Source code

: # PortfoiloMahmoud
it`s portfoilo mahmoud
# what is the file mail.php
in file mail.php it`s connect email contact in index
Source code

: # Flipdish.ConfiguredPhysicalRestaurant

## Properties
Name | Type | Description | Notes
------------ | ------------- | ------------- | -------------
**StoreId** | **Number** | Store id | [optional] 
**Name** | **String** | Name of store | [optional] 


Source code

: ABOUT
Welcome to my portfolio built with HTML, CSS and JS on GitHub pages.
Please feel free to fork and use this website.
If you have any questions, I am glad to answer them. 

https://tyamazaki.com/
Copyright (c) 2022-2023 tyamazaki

WHAT IS REQUIRED :: Would you restate every record word for word?

ANSWER SECTION ::
Source code

: # PortfoiloMahmoud
it`s portfoilo mahmoud
# what is the file mail.php
in file mail.php it`s connect email contact in index
Source code

: # Flipdish.ConfiguredPhysicalRestaurant

## Properties
Name | Type | Description | Notes
------------ | ------------- | ------------- | -------------
**StoreId** | **Number** | Store id | [optional] 
**Name** | **String** | Name of store | [optional] 


Source code

: ABOUT
Welcome to my portfolio built with HTML, CSS and JS on GitHub pages.
Please feel free to fork and use this website.
If you have any questions, I am glad to answer them. 

https://tyamazaki.com/
Copyright (c) 2022-2023 tyamazaki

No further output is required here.